## EXERCISE INSTRUCTIONS
Repeat all of the data below word for word, but leave the pictures out.

## MATERIAL FOR THIS TASK
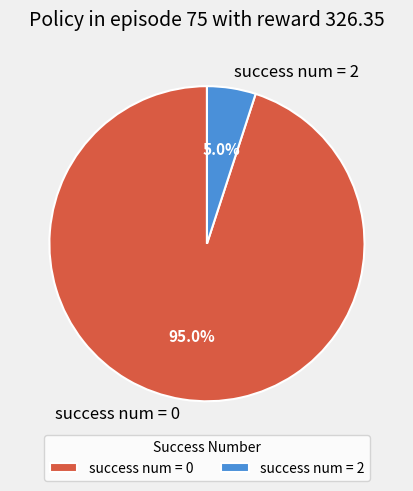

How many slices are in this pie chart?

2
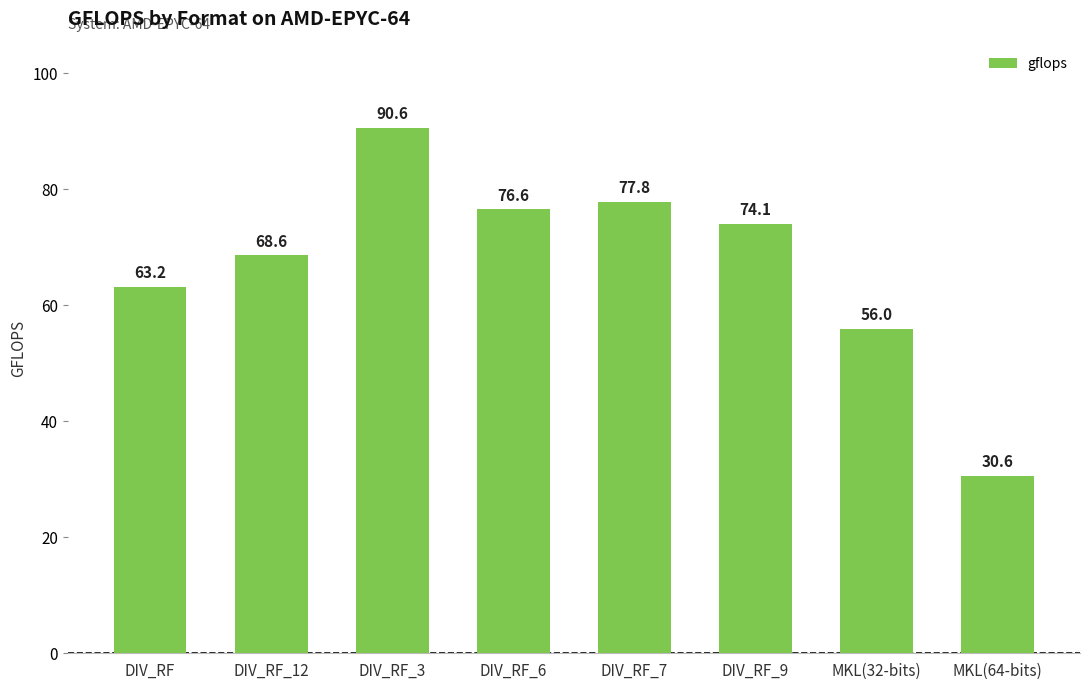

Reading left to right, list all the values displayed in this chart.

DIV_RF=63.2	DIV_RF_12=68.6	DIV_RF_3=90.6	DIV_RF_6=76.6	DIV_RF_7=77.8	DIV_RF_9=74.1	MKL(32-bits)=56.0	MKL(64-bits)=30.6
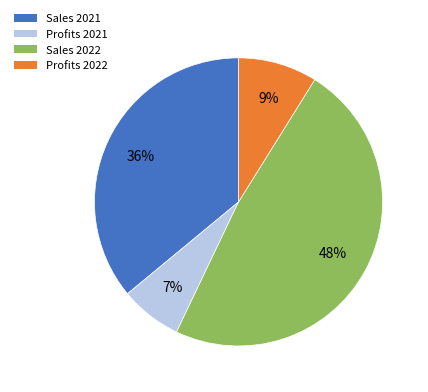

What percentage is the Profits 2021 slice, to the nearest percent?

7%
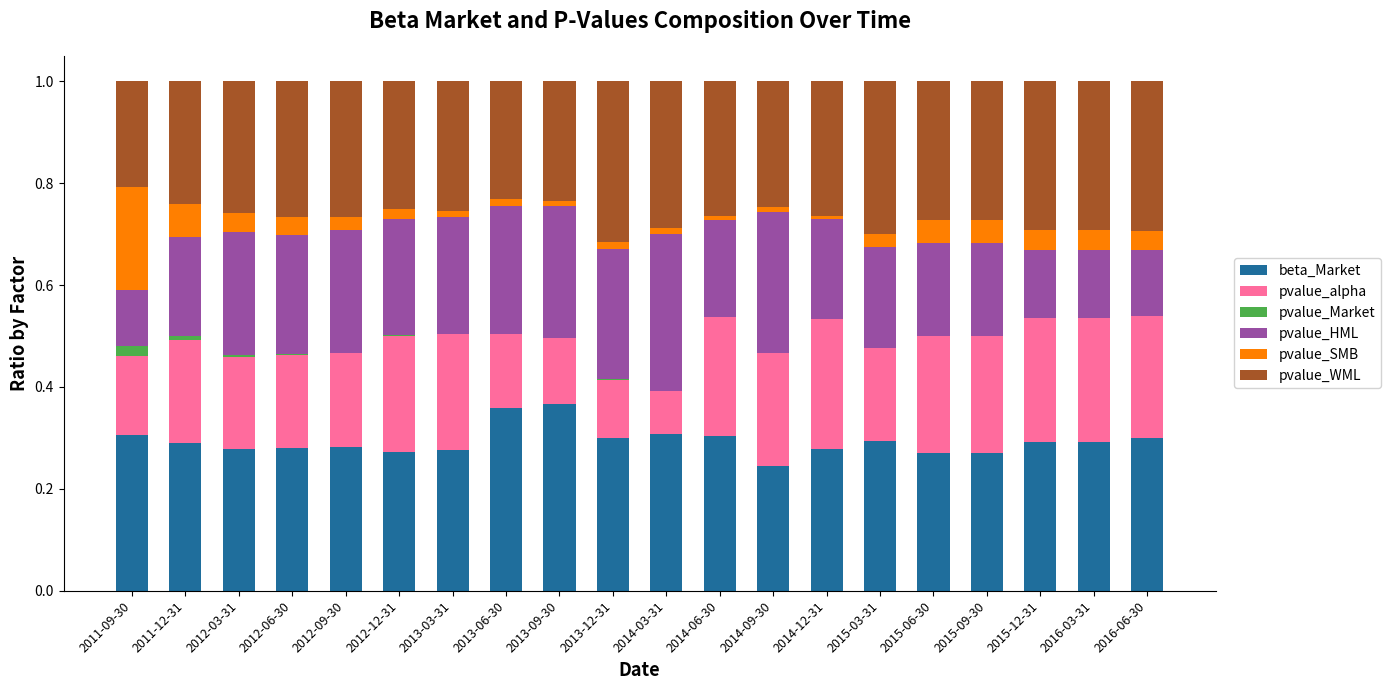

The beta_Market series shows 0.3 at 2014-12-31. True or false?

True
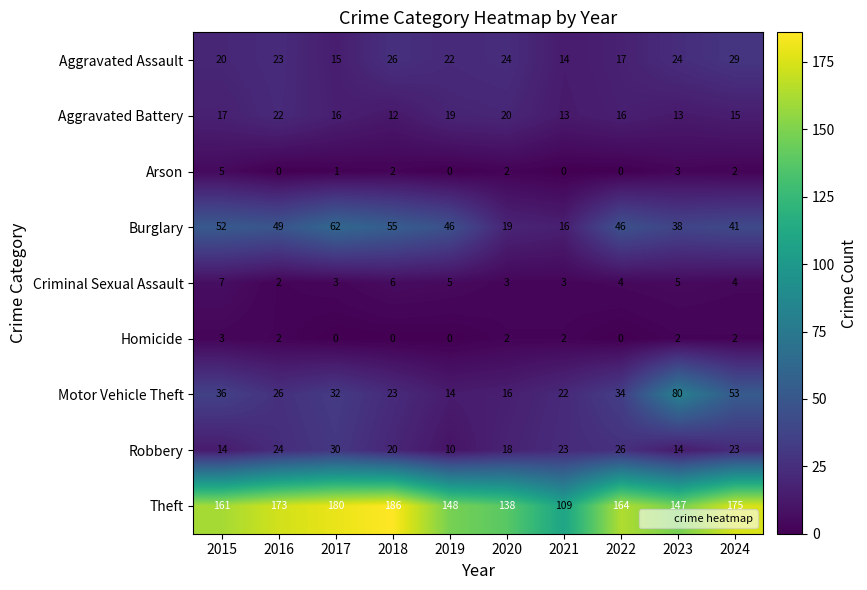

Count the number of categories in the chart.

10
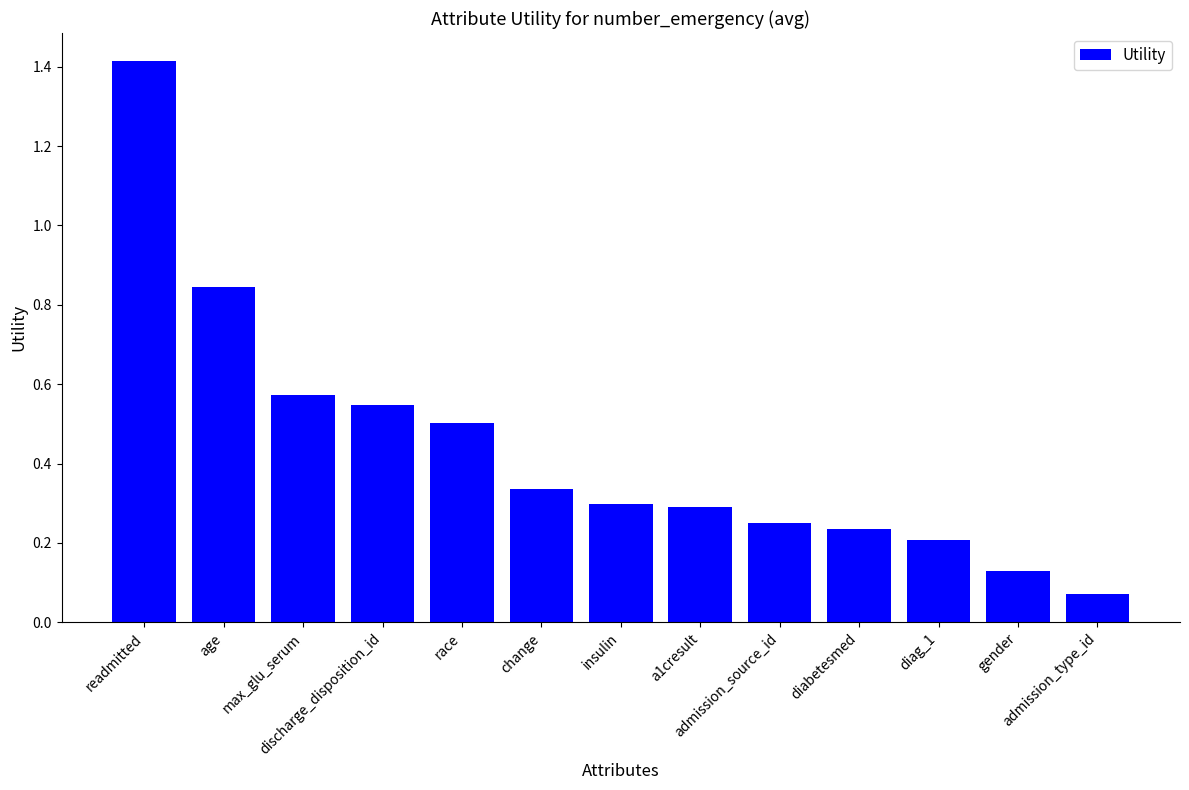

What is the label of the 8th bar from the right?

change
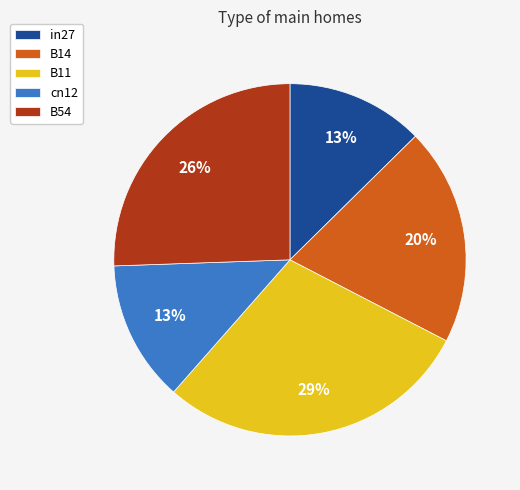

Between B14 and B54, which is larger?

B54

## THE COMPLETED TASK
How many slices are in this pie chart?

2

Reading left to right, list all the values displayed in this chart.

DIV_RF=63.2	DIV_RF_12=68.6	DIV_RF_3=90.6	DIV_RF_6=76.6	DIV_RF_7=77.8	DIV_RF_9=74.1	MKL(32-bits)=56.0	MKL(64-bits)=30.6

What percentage is the Profits 2021 slice, to the nearest percent?

7%

The beta_Market series shows 0.3 at 2014-12-31. True or false?

True

Count the number of categories in the chart.

10

What is the label of the 8th bar from the right?

change

Between B14 and B54, which is larger?

B54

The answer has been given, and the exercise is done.